[Start of section]

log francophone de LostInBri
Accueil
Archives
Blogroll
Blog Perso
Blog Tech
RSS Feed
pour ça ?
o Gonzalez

[End of section]

§ TASK ITEM:
Quote the text of the item above line by line, with no changes.

§ EXERCISE ANSWER:
log francophone de LostInBri
Accueil
Archives
Blogroll
Blog Perso
Blog Tech
RSS Feed
pour ça ?
o Gonzalez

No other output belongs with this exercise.